Age or disability combined with low-income status is not an arbitrary predictor of an individual’s ability to make decisions about their health insurance.

But that was the perspective given by one former health insurance executive at a national conference in Chicago last week.

Speaking about people who are dually eligible for both Medicare and Medicaid – people often referred to as ‘duals’ -- a former CEO of a major U.S. health plan stated, “All duals should be mandatorily enrolled [in managed care] almost for their own protection.”

While I don’t want to take the comment out of context, nor attribute this perspective to all health insurance companies, the statement raised my ire.

Older adults and younger persons with disabilities who happen to have a low-income status do not need to be “protected” by auto-enrolling them into an insurance product that may or may not meet their individual needs or desires.

Medicare provides insurance coverage for older adults and younger persons with disabilities. Medicaid provides coverage for people who meet low income criteria. Within both programs there are a variety insurance products and companies that provide that coverage from which to choose.

In many states, managed care is one of those options. It’s been around since the late 1980s.

Throughout the history of managed care, many seniors and younger people with disabilities have found managed care to be a health insurance product that has well met their needs. In other cases, individuals have not found it to be the best option for them.

Like many other things, one-size does not fit all when it comes to health insurance products.

Currently Michigan has a managed care demonstration for people who are dully eligible for both Medicare and Medicaid in four areas of the state. The demonstration area covers the counties of Barry, Berrien, Branch, Calhoun, Cass, Kalamazoo, Macomb, St. Joseph, Van Buren, Wayne and every county in the Upper Peninsula. It’s called MI Health Link.

Region IV Area Agency on Aging participates as a partner in that initiative with the two participating insurance companies offering MI Health Link services in Berrien, Cass and Van Buren counties. 

People who live in the demonstration region have a choice to participate in MI Health Link; to choose which of the two different participating insurance companies within MI Health Link in which to enroll; or opt to not participate in MI Health Link and continue with their traditional Medicare and Medicaid health plans.

The choice is theirs. And it should be.

Whether you’re eligible to receive your health insurance through Medicare, Medicaid or both, health insurance choices can indeed be daunting. But there’s help available to sort through options.

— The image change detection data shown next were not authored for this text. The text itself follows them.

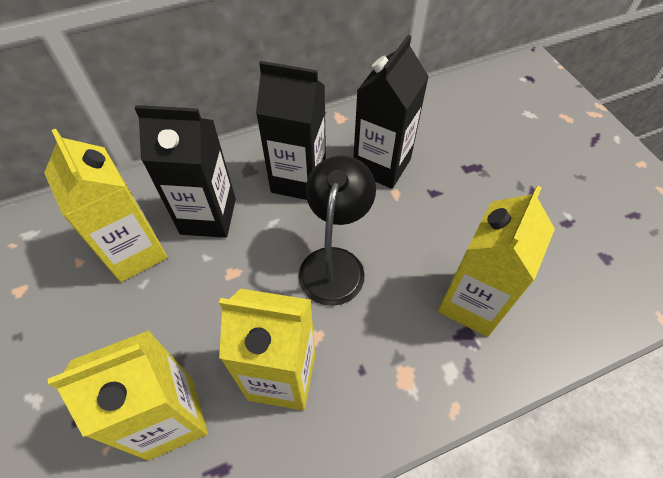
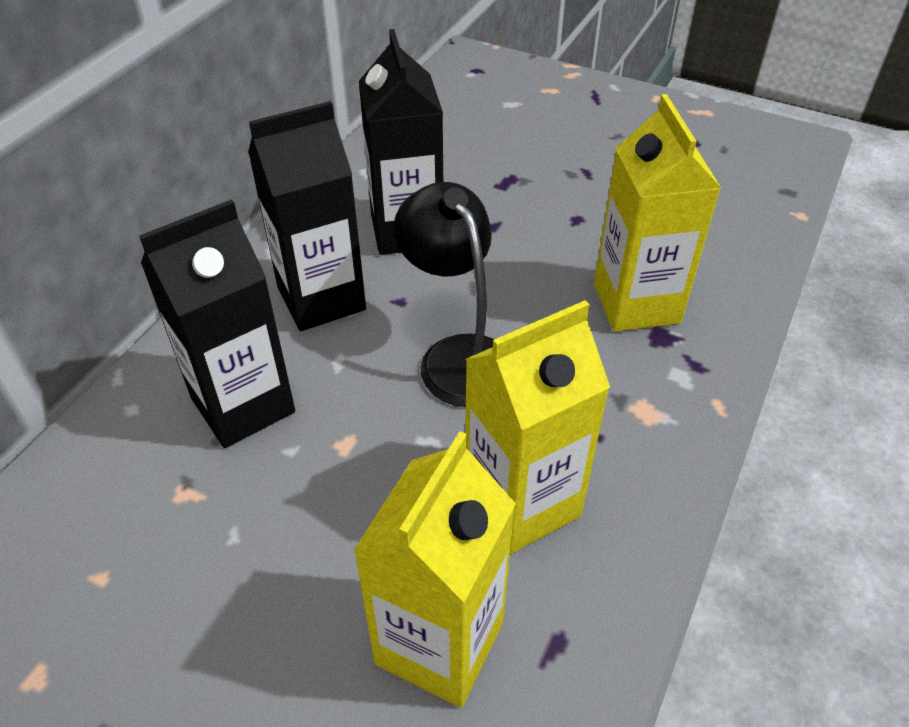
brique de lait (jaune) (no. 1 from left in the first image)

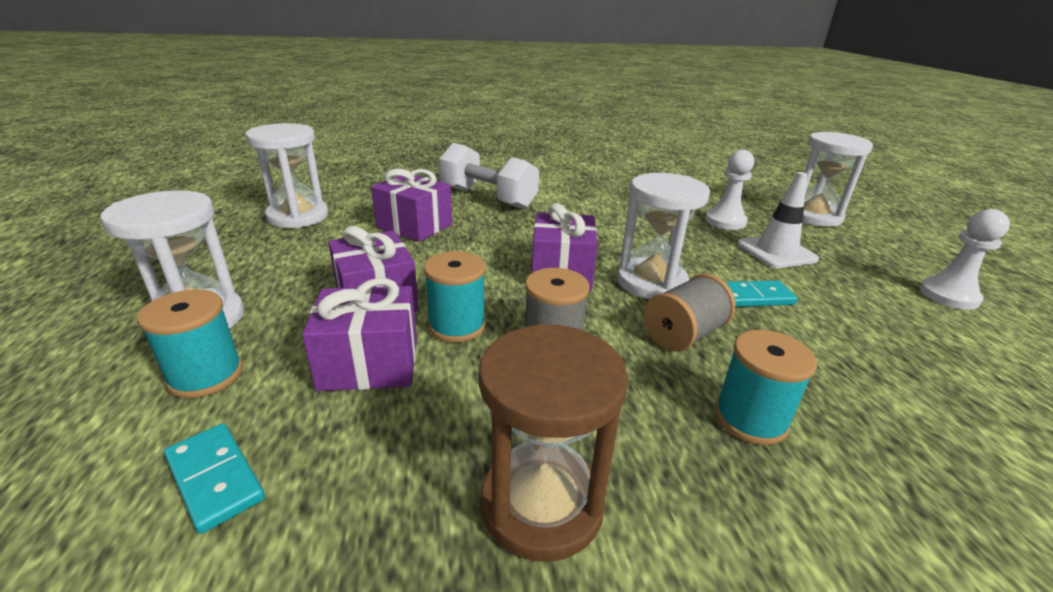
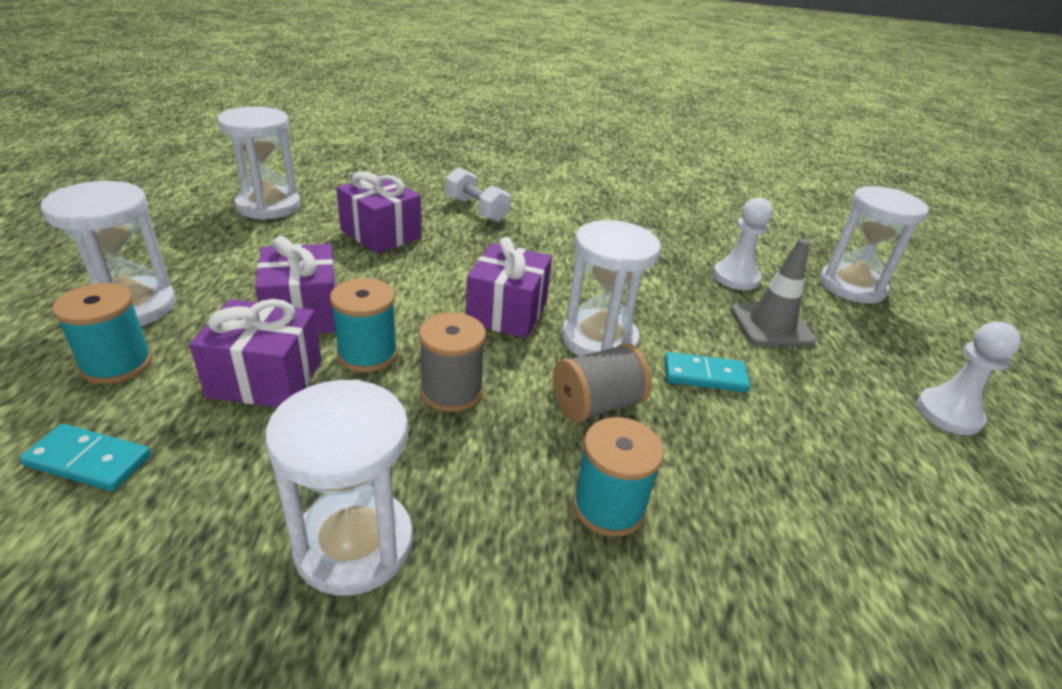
haltère (blanc)
cône de chantier (gris)
sablier (blanc) (no. 3 from left)
domino (turquoise) (no. 1 from left)

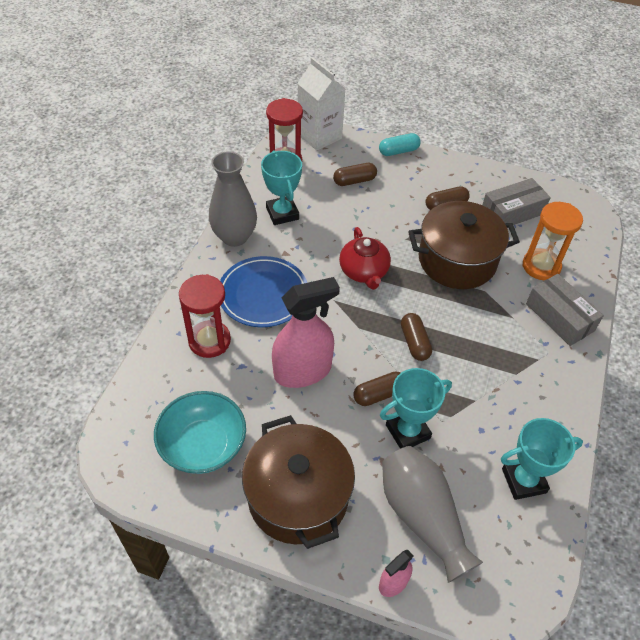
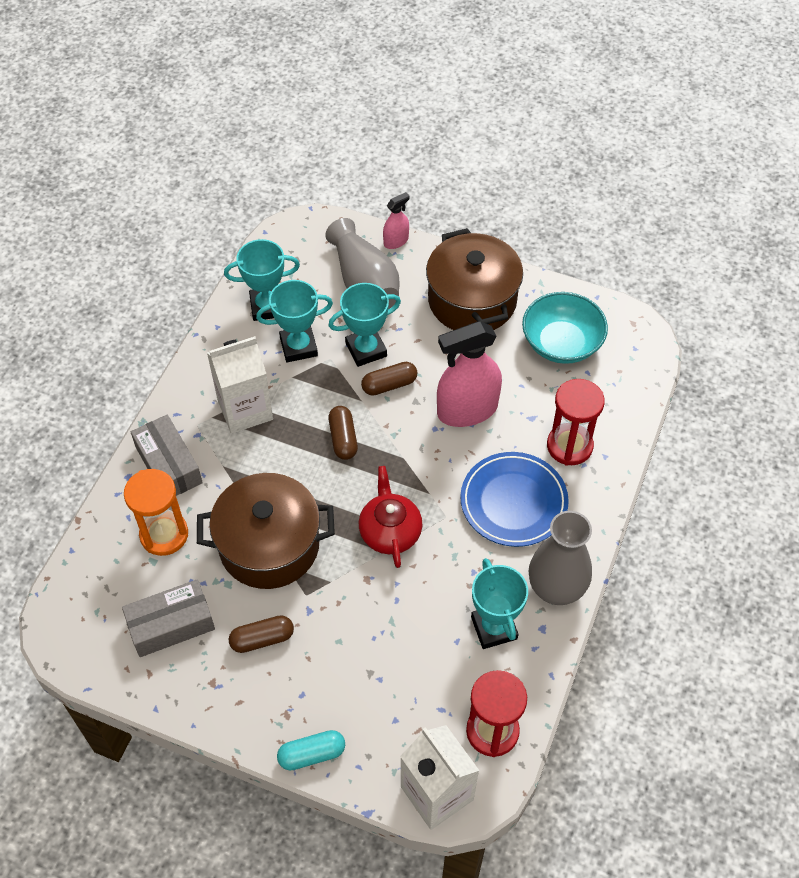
gélule (marron) (no. 1 from left in the first image)
trophée (turquoise) (no. 2 from left)
brique de lait (blanc) (no. 1 from left)

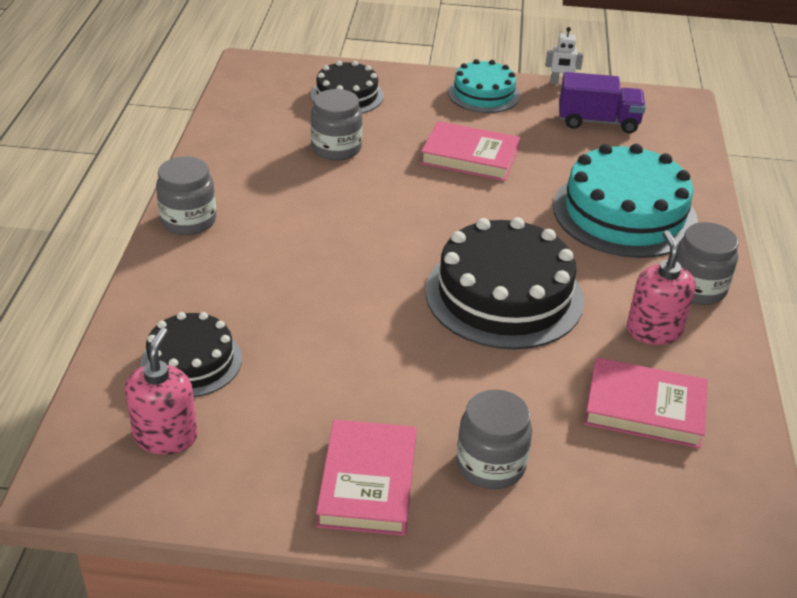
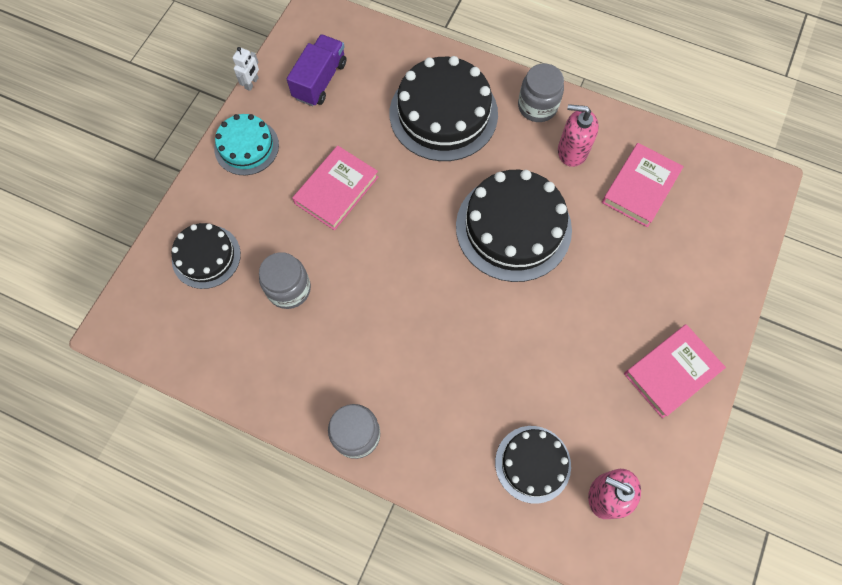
gâteau (noir) (no. 2 from left)
bocal (gris) (no. 3 from left in the first image)
livre (rose) (no. 3 from left)

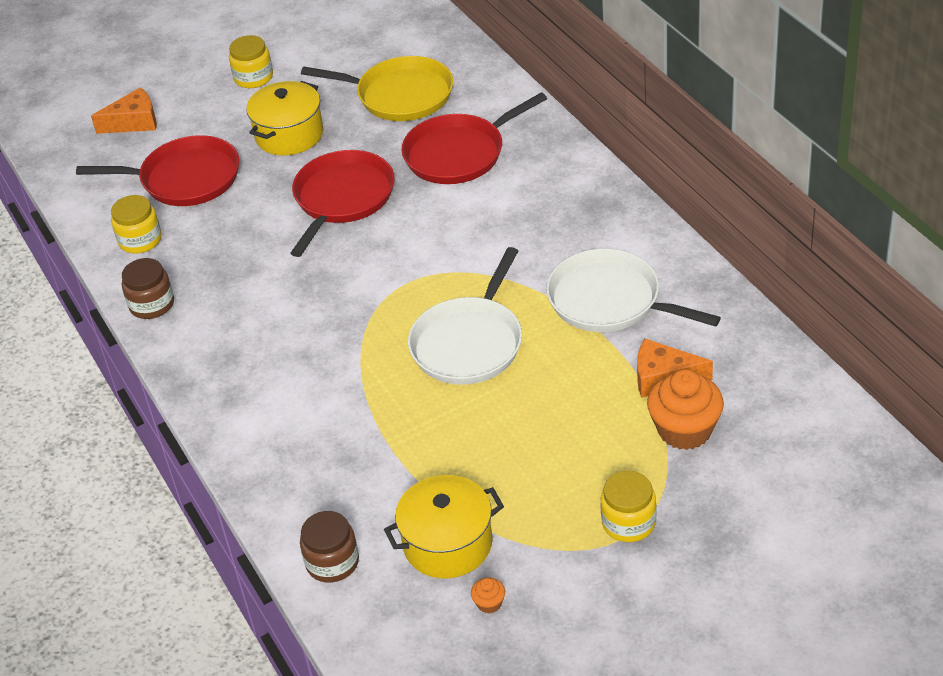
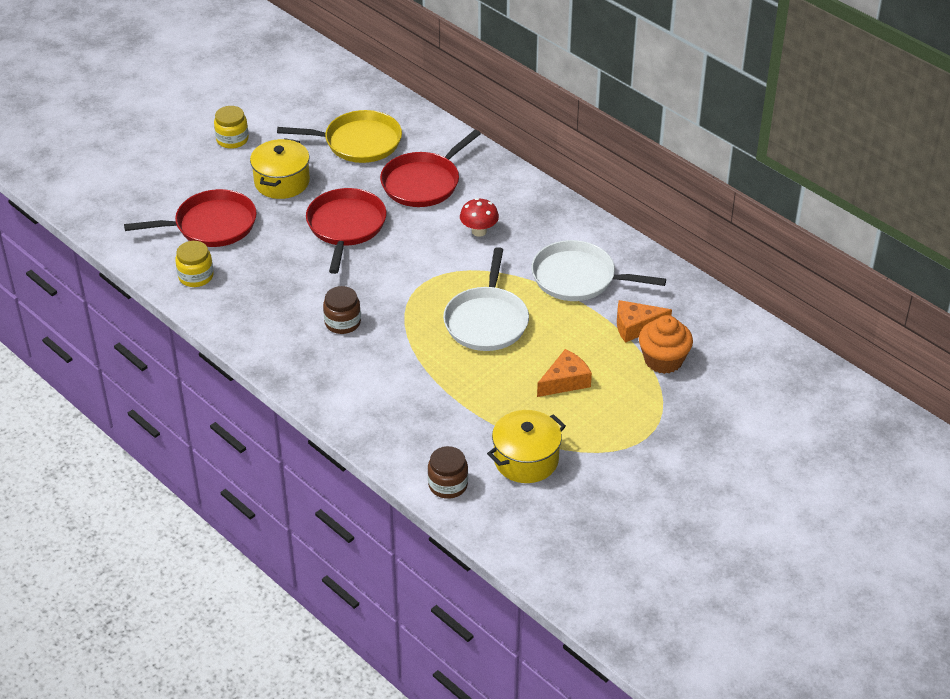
fromage (orange) (no. 1 from left)
bocal (marron) (no. 1 from left)
bocal (jaune) (no. 3 from left in the first image)
muffin (orange) (no. 1 from left in the first image)
champignon (rouge)

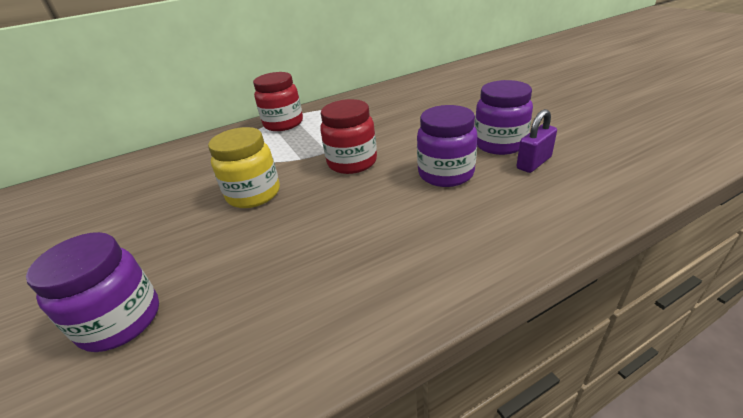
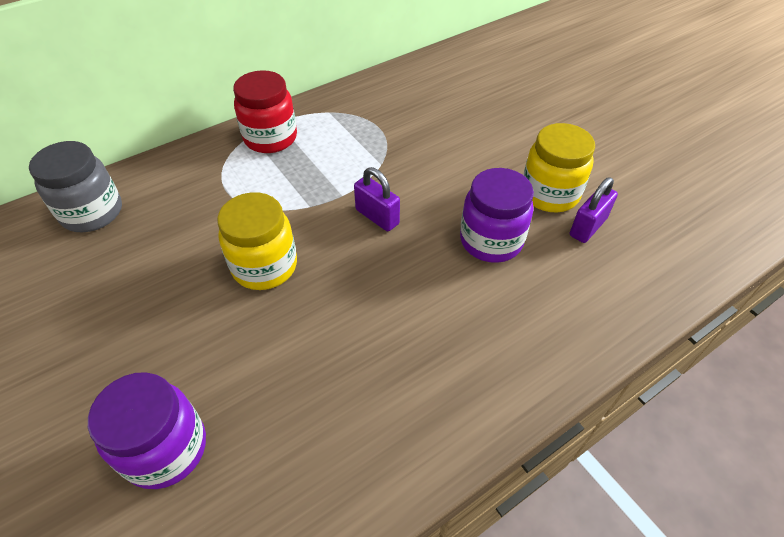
bocal (jaune) (no. 2 from left)
cadenas (violet) (no. 1 from left)
bocal (gris)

The Michigan Medicare/Medicaid Assistance Program (MMAP) is a free health-benefit counseling service provided to Michigan residents who have questions about Medicare, Medicaid, Medicare Supplemental Insurance, Medicare Part D enrollment, Long-Term Care Insurance and related issues.

The goal is to help Michigan’s Medicare beneficiaries find their way through the health benefits maze.

MMAP works through the Area Agencies on Aging across Michigan to provide high quality and accessible health benefit information and counseling, supported by a statewide network of highly trained paid and un-paid counselors.

Counseling services can be provided over the phone or at specific sites in the community. You can find a MMAP counselor near you by calling 800-803-7174 or by visiting

Armed with information, you can take control of your own health insurance decisions.